Jadi, dari hari itu aku baru tau kalau di kota ini ternyata udah
banyak klub bertebaran. Dari yang dulu jaman sekolah aku ikut Bintang Muda, terus muncul ada tim
Canbara, dan lain-lainnya... Nah Exiton ini salah satu klub dari sekian yang
ada di Banjarnegara. Asing banget sih, serius. Orang-orang yang aku kenal juga cuma Mas Mara seorang dan
Mega--adek tingkatku beda sekolah tapi dulu pernah bareng di POPDA Provinsi
waktu SMP. Sisanya, benar-benar baru. Tapi yaudah tanpa ekspektasi apapun,
apalagi karena diajak secara nyata untuk masuk tim, aku sangat semangat mencoba. Lalu di minggu
berikutnya sesuai jadwal, aku ikut
latihan.
Layaknya kamu masuk di lingkungan baru; asing, baru, dan
kagok. Tapi bedanya disini adalah, semua welcome, sama-sama main seneng, dan aku
ngga ngerasa tertindas. Oke, wait,
kalimatnya kok rada sarkas. Hehehe. Tertindas disini adalah, ngga ada yang jadi
ngerasa minder karena lower than others, gituloh. Semua sama aja.

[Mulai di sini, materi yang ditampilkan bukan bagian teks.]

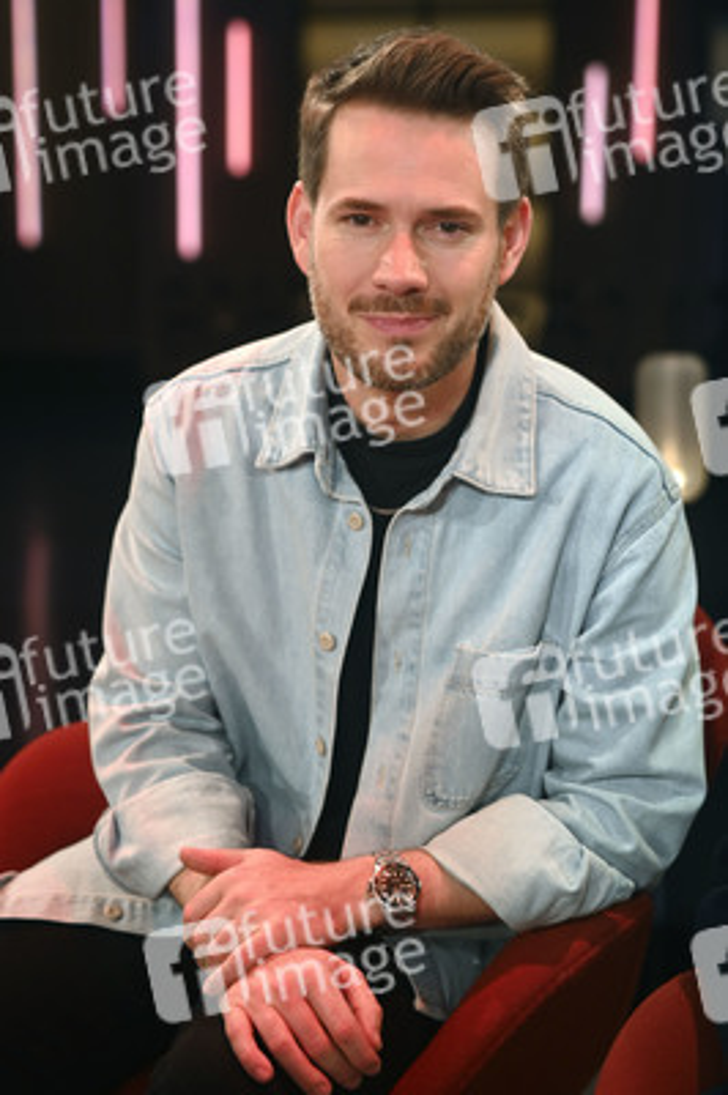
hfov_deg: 24.6
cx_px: 364
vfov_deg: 36.3
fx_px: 1671
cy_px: 548
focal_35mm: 55
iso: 1250
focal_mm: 55
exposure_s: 1/400
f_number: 2.5
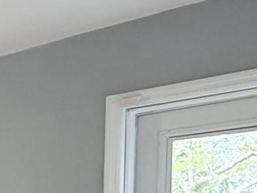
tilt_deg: -0.5
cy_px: 261
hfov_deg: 17.4
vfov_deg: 17.9
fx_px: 564
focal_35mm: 76
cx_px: -273
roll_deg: -1.0
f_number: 2.2
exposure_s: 1/60
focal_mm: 2.22
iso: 250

Termasuk 95%
dari pemain sama-sama pakai kerudung. Masya Allah...
Singkat cerita, bulan-bulan turnamen telah tiba. Seluruh
klub yang ada bertandang tanding. Dua dari tiga seri yang sudah berjalan, aku ikut berkontribusi. Siapa sangka? Lawan kita
adalah klub-klub yang isinya temen-temenku semua. Hahaha. Ya yang dari klub
dulu waktu sekolah ternyata sekarang eksis pol-polan, juga klub yang isinya
senior-senior dimana aku sebenarnya
pernah diajakin latihan itu. Lucu aja sih. Sebenarnya bisa banget aku ada di sisi mereka. Tapi yang ada sebaliknya.
Terus gimana perasaannya?
Bersyukur.
Menjadi pelengkap di Exiton memang tidak pernah terbersit di
pikiran. Tapi kembali ke klub terdahulu atau ikut klub baru lain juga sama aja
ngga kepikiran. Karena bagiku, main basket ya main basket aja. Apalagi di
kondisi yang sekarang waktunya rasanya gitu-gitu aja. Tidur-makan-kerja,
tidur-makan-kerja, lanjut gitu terus. Jadi yaudah ngga ada ambisi yang menggebu
lagi untuk—istilahnya—nyari menang atau eksis atau yang lainnya. Main ya main
aja, senengnya dapet, efek setelah olahraganya dapet. Cukup. Tapi bukan berarti
di sini aku seadanya, sih. Nanti ditampol mas-mas coach kalau ngomong gini.
Hehehe. Tapi serius deh, dimanapun kamu berpijak, selama kamu enjoy dan lepas,
pasti efeknya baik.
Jadi, setelah seri 3 turnamen kemarin semakin banyak yang
nanya “kamu Bintang Muda, ya?” atau “Lho kok ngga ikut Old Star aja?” terus
“Exiton tuh sama siapa aja sih?”... aku senyumin lebar. Sebenarnya semakin kesini
sedikit banyak dapat alasan kenapa akhirnya aku duduk di Exiton aja, ngga melirik yang lain.
Pasalnya walau di yang lain banyak teman-teman sepermainan dulu, tapi kalau
misal aku di sana, belum tentu aku berkembang mentalnya kayak sekarang. Karena aku
di Exiton dan kebetulan jadi yang
tertua, partner satu tim bocah semua, tanpa disadari mereka jadi tempatku membuang
‘bocah’ yang ada di dalem diri. Jadi lepas, enjoy, tanpa beban.
Terlepas dari yang namanya dipilih untuk berkumpul di suatu
perkumpulan juga disebut jodoh. Jodoh nggak ada yang tau, kan?